En ce qui concerne la décision portant obligation de quitter le territoire français :

6. En premier lieu, Mme A n'ayant pas démontré l'illégalité de la décision portant refus de titre de séjour prise à son encontre, le moyen tiré de cette illégalité et soutenu, par la voie de l'exception, à l'encontre de la décision portant obligation de quitter le territoire français, doit être écarté.

7. En second lieu, pour les mêmes motifs que ceux développés aux points 4 et 5, la mesure d'éloignement contestée n'ayant ni pour objet, ni pour effet de séparer Mme A de ses fils et ne portant pas une atteinte disproportionnée à sa vie privée et familiale, les moyens tirés de la violation des stipulations de l'article 8 de la convention européenne de sauvegarde des droits de l'homme et des libertés fondamentales et de l'erreur manifeste d'appréciation doivent être écartés.

En ce qui concerne la décision fixant le délai de départ volontaire :

8. En premier lieu, Mme A n'ayant pas démontré l'illégalité des décisions portant refus de titre de séjour et obligation de quitter le territoire français prises à son encontre, le moyen tiré de leur illégalité et soutenu, par la voie de l'exception, à l'encontre de la décision fixant le délai de départ volontaire doit être écarté.

9. En second lieu, pour les mêmes motifs que ceux développés aux points 4, 5 et 7, le moyen tiré de l'erreur manifeste d'appréciation doit être écarté.
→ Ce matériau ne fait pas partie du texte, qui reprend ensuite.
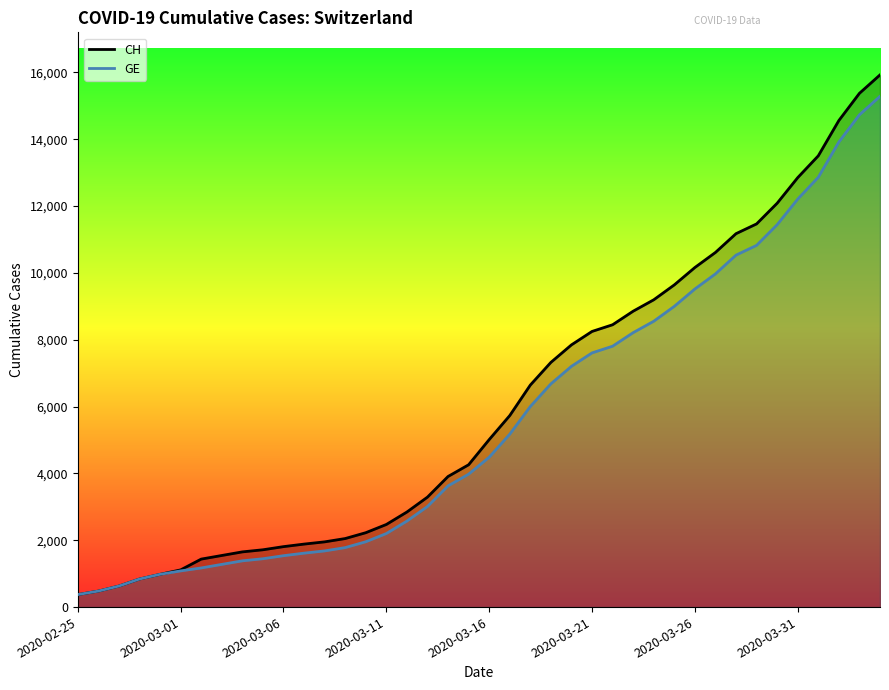

Which series has the largest total across all categories?

CH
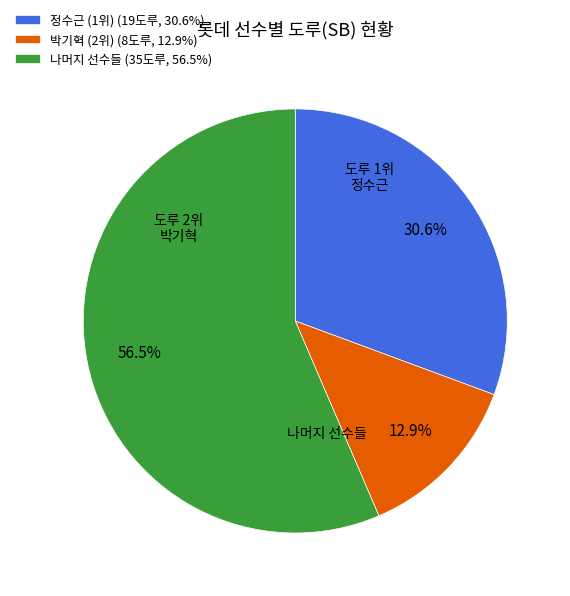

Approximately how many times larger is the value at 정수근 (1위) (19도루, 30.6%) compared to 나머지 선수들 (35도루, 56.5%)?

0.5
En ce qui concerne la décision fixant le pays de destination :

10. Mme A n'ayant pas démontré l'illégalité des décisions portant refus de titre de séjour, obligation de quitter le territoire français et fixant un délai de départ de trente jours prises à son encontre, le moyen tiré de leur illégalité et soutenu, par la voie de l'exception, à l'encontre de la décision fixant le pays de destination doit être écarté.

11. Il résulte de l'ensemble de ce qui précède que les conclusions à fin d'annulation de la requête doivent être rejetées ainsi que, par voie de conséquence, les conclusions aux fins d'injonction.

Sur les frais liés au litige :

12. Les dispositions de l'article L. 761-1 du code de justice administrative et de l'article 37 de la loi du 10 juillet 1971 font obstacle à ce que soit mise à la charge de l'Etat, qui n'est pas partie perdante dans la présente instance, la somme que Mme A demande, au bénéfice de son conseil, au titre des frais exposés et non compris dans les dépens.

D E C I D E :

Article 1er : La requête de Mme A est rejetée.

Article 2 : Le présent jugement sera notifié à Mme D E épouse A, à Me Zouine et à la préfète de l'Ain.

Délibéré après l'audience du 19 novembre 2024, à laquelle siégeaient :

Mme Bour, présidente ;

Mme Jorda, conseillère ;

Mme Le Roux, conseillère.

Rendu public par mise à disposition au greffe le 3 décembre 2024.

La présidente-rapporteure,

A-S. BourL'assesseure la plus ancienne,

V. Jorda

La greffière,

C. Delmas

La République mande et ordonne à la préfète de l'Ain en ce qui la concerne ou à tous commissaires de justice à ce requis en ce qui concerne les voies de droit commun contre les parties privées, de pourvoir à l'exécution de la présente décision.